PALU – Komisi Nasional Hak Asasi Manusia (Komnas HAM) Perwakilan Sulawesi Tengah (Sulteng) melontarkan peringatan keras terkait maraknya kembali aktivitas Pertambangan Emas Tanpa Izin (PETI) di kawasan Dongi-Dongi, yang berada di wilayah Taman Nasional Lore Lindu (TNLL).

Lembaga tersebut menilai aktivitas tambang ilegal di kawasan konservasi itu bukan sekadar pelanggaran hukum, tetapi juga ancaman serius terhadap keberadaan situs megalitikum yang menjadi warisan budaya dunia.

Kepala Komnas HAM Perwakilan Sulawesi Tengah, Livand Breemer, menyebut aktivitas PETI di sekitar situs megalit sebagai bentuk perusakan terhadap identitas sejarah dan masa depan lingkungan daerah.

“Rusaknya situs ini adalah kehilangan permanen bagi ilmu pengetahuan dan martabat daerah,” kata Breemer dalam keterangan tertulis, Kamis (5/3).

Kawasan Lore Lindu dikenal secara internasional sebagai salah satu pusat keanekaragaman hayati di Indonesia yang juga menyimpan ratusan peninggalan megalitikum di berbagai titik di kawasan taman nasional tersebut.

Komnas HAM menegaskan bahwa aktivitas pertambangan ilegal di kawasan konservasi melanggar Undang-Undang Nomor 5 Tahun 1990 tentang Konservasi Sumber Daya Alam Hayati dan Ekosistemnya yang mengatur perlindungan kawasan konservasi.

Selain ancaman terhadap warisan budaya, aktivitas PETI juga dinilai berpotensi menimbulkan kerusakan ekologis serius yang dapat berdampak pada krisis air dan bencana lingkungan bagi masyarakat di wilayah Lembah Palu dan sekitarnya.

Kekhawatiran itu menguat setelah beredar rekaman video di grup WhatsApp Jurnalis HAM yang memperlihatkan dugaan aktivitas kolam perendaman emas di salah satu titik di Desa Dongi-Dongi.

Dalam video tersebut, seorang perekam memperlihatkan batu berukir menyerupai wajah manusia yang ditemukan di sekitar lokasi perendaman tambang.

“Ini daerah perendaman ini. Saya temukan sangat unik. Ini ada gambar wajah manusia di batu ini,” ujar perekam dalam video tersebut.

Beberapa batu yang diduga merupakan bagian dari struktur megalitik juga terlihat berserakan di sekitar area aktivitas tambang ilegal.

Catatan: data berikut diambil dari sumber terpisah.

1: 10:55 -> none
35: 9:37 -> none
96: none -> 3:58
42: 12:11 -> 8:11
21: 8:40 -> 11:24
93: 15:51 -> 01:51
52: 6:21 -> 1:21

Komnas HAM menilai pendekatan persuasif yang selama ini dilakukan pemerintah di kawasan Dongi-Dongi belum mampu menghentikan aktivitas tambang ilegal yang diduga didukung oleh pemodal besar.

Karena itu, lembaga tersebut mendesak aparat penegak hukum untuk segera melakukan tindakan tegas terhadap seluruh aktivitas PETI di kawasan taman nasional.

“Kami mendesak Gakkum KLHK Wilayah Sulawesi untuk segera melakukan operasi pembersihan total. Tidak boleh ada kompromi di dalam kawasan konservasi,” tegas Breemer.

Menurutnya, penindakan tidak boleh berhenti pada penyitaan alat atau pembongkaran tenda penambang, tetapi harus menelusuri aktor utama yang membiayai operasional tambang ilegal tersebut.

Breemer menegaskan kawasan Dongi-Dongi bukan sekadar lokasi tambang emas, tetapi bagian penting dari sejarah peradaban dan ekologi Sulawesi Tengah.

“Menambang di sana sama saja dengan menggali liang kubur bagi masa depan anak cucu kita. Tangkap pelakunya, sita peralatannya, dan selamatkan situs sejarah kita sebelum terlambat,” ujarnya.

Komnas HAM juga mengingatkan bahwa membiarkan tambang ilegal beroperasi di jantung kawasan TNLL merupakan bentuk pembiaran terhadap pelanggaran hukum sekaligus ancaman terhadap kedaulatan negara di kawasan konservasi.

Dalam pernyataannya, Komnas HAM menyampaikan empat tuntutan kepada instansi terkait, antara lain mendesak penindakan tegas seluruh aktivitas PETI di Dongi-Dongi, memperketat pengawasan kawasan taman nasional, menyelidiki aktor di balik aktivitas tambang ilegal, serta melakukan pengamanan terhadap benda-benda cagar budaya di sekitar lokasi terdampak.

Komnas HAM menyatakan akan terus memantau perkembangan penanganan kasus tersebut dan mendesak pemerintah segera mengambil langkah nyata untuk menyelamatkan warisan budaya serta ekosistem Sulteng.